Digital labor or digital labour is a term for a schema of ideas focusing on exploring and understanding the high levels of cognitive and cultural labor associated with the replacement of jobs in the increasingly automated industrial sector, into globalized production systems embedded in high-technology, and into a knowledge economy. Digital labor also describes a series of affective and social activities within capitalist modes of production not typically viewed as work, including the increasing participation on social media websites, and the effect of social media on social patterns and communication and the collapse of work and play.

The notion of digital labor has evolved from the traditions of workerist/Operaismo, Autonomism, and Post-Fordist theory that grew during the workers' struggles in Italy, which included a substantial feminist movement in the Wages for housework campaign.

Digital labor as a field also includes consideration of the affect and the axiomatization of the body, collective intelligences, and the hive mind, semiotics and postmodernism, artificial intelligence, science fiction, gaming culture, hyper-reality, disappearance of the commodity, contested definitions of the "knowledge worker" in capitalistic society.

Digital labor borrows from understandings that the cognitive-cultural economy, and the rise of capitalism in the 20th century, has eliminated the previous separation that existed between work and play/entertainment.

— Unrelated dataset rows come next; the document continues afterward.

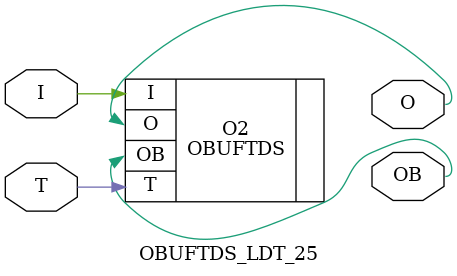
<source format=v>


`timescale  1 ps / 1 ps


module OBUFTDS_LDT_25 (O, OB, I, T);

    output O, OB;

    input  I, T;

	OBUFTDS #(.IOSTANDARD("LDT_25")) O2 (.O(O), .I(I), .OB(OB), .T(T));


endmodule



</source>
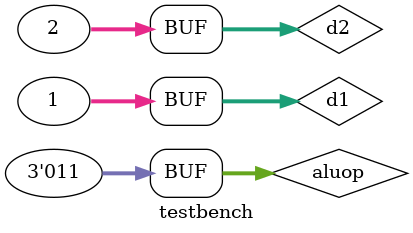
<source format=v>
module ALU(input [31:0] data1,data2,input [2:0] aluoperation,output reg [31:0] result,output reg zero,lt,gt);

  always@(aluoperation,data1,data2)
  begin
    case (aluoperation)
      3'b000 : result = data1 + data2; // ADD
      3'b001 : result = data1 - data2; // SUB
      3'b010 : result = data1 & data2; // AND
      3'b011 : result = data1 | data2; // OR
      3'b100 : result = (data1 > data2) ? 32'd1 : 32'd0;
      default : result = data1 + data2; // ADD
    endcase
    

    gt = (data1>data2) ? 1'b1 : 1'b0;
    lt = (data1>data2) ? 1'b0 : 1'b1; 
    zero = (result==32'd0) ? 1'b1 : 1'b0;      
  end
  

endmodule

module testbench;
  
  reg [31:0] d1,d2;  /* d1=data1, d2=data2 */
  reg [2:0] aluop;   /* aluop=aluoperation */
  
  wire [31:0] r; /* r=result */
  wire gt,lt,z; /* z=zero */
  
  ALU u0(d1, d2, aluop, r, z, lt, gt);
  
  initial begin
    
    #5
    d1=31'd1;
    d2=31'd2;
    aluop=4'b0000;
    
    #20
    aluop=4'b0011;
  end
  
  initial repeat(1000)#2 d1=d1+1;
  
endmodule

</source>
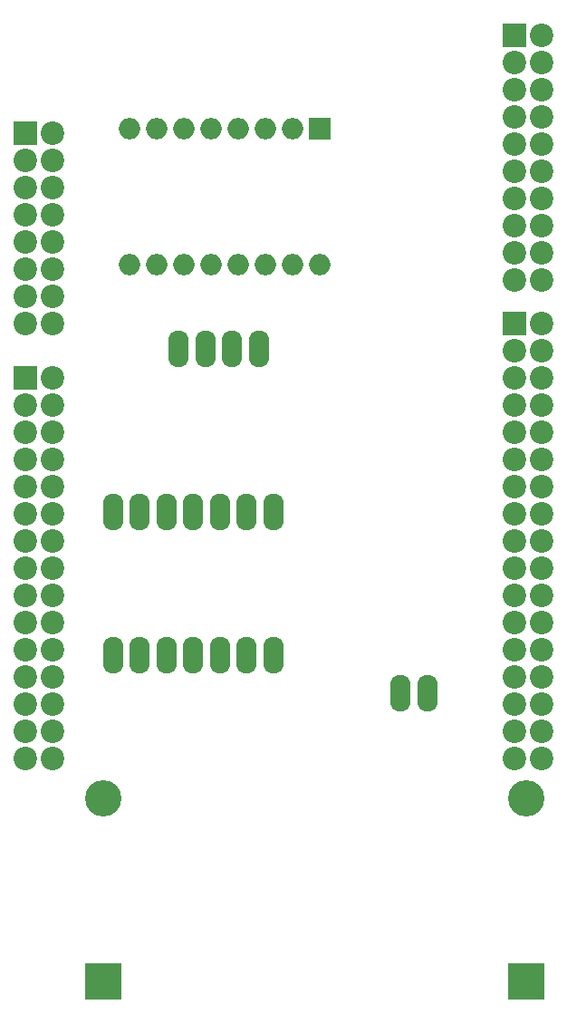
<source format=gbr>
G04 #@! TF.GenerationSoftware,KiCad,Pcbnew,(5.0.0-rc2-dev-406-g05dae9627)*
G04 #@! TF.CreationDate,2018-06-28T11:49:25+02:00*
G04 #@! TF.ProjectId,Nucleo-F746,4E75636C656F2D463734362E6B696361,rev?*
G04 #@! TF.SameCoordinates,Original*
G04 #@! TF.FileFunction,Soldermask,Bot*
G04 #@! TF.FilePolarity,Negative*
%FSLAX46Y46*%
G04 Gerber Fmt 4.6, Leading zero omitted, Abs format (unit mm)*
G04 Created by KiCad (PCBNEW (5.0.0-rc2-dev-406-g05dae9627)) date 06/28/18 11:49:25*
%MOMM*%
%LPD*%
G01*
G04 APERTURE LIST*
%ADD10R,2.000000X2.000000*%
%ADD11O,2.000000X2.000000*%
%ADD12O,1.924000X3.448000*%
%ADD13R,3.400000X3.400000*%
%ADD14C,3.400000*%
%ADD15R,2.200000X2.200000*%
%ADD16C,2.200000*%
G04 APERTURE END LIST*
D10*
X135800000Y-67500000D03*
D11*
X118020000Y-80200000D03*
X133260000Y-67500000D03*
X120560000Y-80200000D03*
X130720000Y-67500000D03*
X123100000Y-80200000D03*
X128180000Y-67500000D03*
X125640000Y-80200000D03*
X125640000Y-67500000D03*
X128180000Y-80200000D03*
X123100000Y-67500000D03*
X130720000Y-80200000D03*
X120560000Y-67500000D03*
X133260000Y-80200000D03*
X118020000Y-67500000D03*
X135800000Y-80200000D03*
D12*
X131468400Y-103340000D03*
X126464600Y-103340000D03*
X123950000Y-103340000D03*
X121435400Y-103340000D03*
X128953800Y-103340000D03*
X118946200Y-103340000D03*
X116431600Y-103340000D03*
X122590800Y-88090000D03*
X125105400Y-88090000D03*
X127594600Y-88090000D03*
X130109200Y-88090000D03*
X116431600Y-116690000D03*
X118946200Y-116690000D03*
X128953800Y-116690000D03*
X121435400Y-116690000D03*
X123950000Y-116690000D03*
X126464600Y-116690000D03*
X131468400Y-116690000D03*
X143344600Y-120240000D03*
X145859200Y-120240000D03*
D13*
X115500000Y-147200000D03*
X155100000Y-147200000D03*
D14*
X115500000Y-130100000D03*
X155100000Y-130100000D03*
D15*
X108251100Y-67983600D03*
D16*
X108251100Y-70523600D03*
X108251100Y-73063600D03*
X108251100Y-75603600D03*
X108251100Y-78143600D03*
X108251100Y-80683600D03*
X108251100Y-83223600D03*
X108251100Y-85763600D03*
X110791100Y-67983600D03*
X110791100Y-70523600D03*
X110791100Y-73063600D03*
X110791100Y-75603600D03*
X110791100Y-78143600D03*
X110791100Y-80683600D03*
X110791100Y-83223600D03*
X110791100Y-85763600D03*
D15*
X108251100Y-90843600D03*
D16*
X108251100Y-93383600D03*
X108251100Y-95923600D03*
X108251100Y-98463600D03*
X108251100Y-101003600D03*
X108251100Y-103543600D03*
X108251100Y-106083600D03*
X108251100Y-108623600D03*
X108251100Y-111163600D03*
X108251100Y-113703600D03*
X108251100Y-116243600D03*
X108251100Y-118783600D03*
X108251100Y-121323600D03*
X108251100Y-123863600D03*
X108251100Y-126403600D03*
X110791100Y-90843600D03*
X110791100Y-93383600D03*
X110791100Y-95923600D03*
X110791100Y-98463600D03*
X110791100Y-101003600D03*
X110791100Y-103543600D03*
X110791100Y-106083600D03*
X110791100Y-108623600D03*
X110791100Y-111163600D03*
X110791100Y-113703600D03*
X110791100Y-116243600D03*
X110791100Y-118783600D03*
X110791100Y-121323600D03*
X110791100Y-123863600D03*
X110791100Y-126403600D03*
D15*
X153971100Y-85763600D03*
D16*
X153971100Y-88303600D03*
X153971100Y-90843600D03*
X153971100Y-93383600D03*
X153971100Y-95923600D03*
X153971100Y-98463600D03*
X153971100Y-101003600D03*
X153971100Y-103543600D03*
X153971100Y-106083600D03*
X153971100Y-108623600D03*
X153971100Y-111163600D03*
X153971100Y-113703600D03*
X153971100Y-116243600D03*
X153971100Y-118783600D03*
X153971100Y-121323600D03*
X153971100Y-123863600D03*
X153971100Y-126403600D03*
X156511100Y-85763600D03*
X156511100Y-88303600D03*
X156511100Y-90843600D03*
X156511100Y-93383600D03*
X156511100Y-95923600D03*
X156511100Y-98463600D03*
X156511100Y-101003600D03*
X156511100Y-103543600D03*
X156511100Y-106083600D03*
X156511100Y-108623600D03*
X156511100Y-111163600D03*
X156511100Y-113703600D03*
X156511100Y-116243600D03*
X156511100Y-118783600D03*
X156511100Y-121323600D03*
X156511100Y-123863600D03*
X156511100Y-126403600D03*
D15*
X153971100Y-58839600D03*
D16*
X153971100Y-61379600D03*
X153971100Y-63919600D03*
X153971100Y-66459600D03*
X153971100Y-68999600D03*
X153971100Y-71539600D03*
X153971100Y-74079600D03*
X153971100Y-76619600D03*
X153971100Y-79159600D03*
X153971100Y-81699600D03*
X156511100Y-58839600D03*
X156511100Y-61379600D03*
X156511100Y-63919600D03*
X156511100Y-66459600D03*
X156511100Y-68999600D03*
X156511100Y-71539600D03*
X156511100Y-74079600D03*
X156511100Y-76619600D03*
X156511100Y-79159600D03*
X156511100Y-81699600D03*
M02*

</source>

The rise of digital labor can be attributed to the shift of human history from the Industrial Revolution to the Information Age, as production-based industries declined with the rise of a new digital and information-based economy. Multiple authors, including Christian Fuchs and Sebastian Sevignani, have linked digital labor to the theory of Marxism. Marxism states that capitalism creates a class struggle between the minority and the working class majority. Although this theory applies to the production economy of the time, it can be used to describe labor within the digital economy as digital labor replaces factory labor.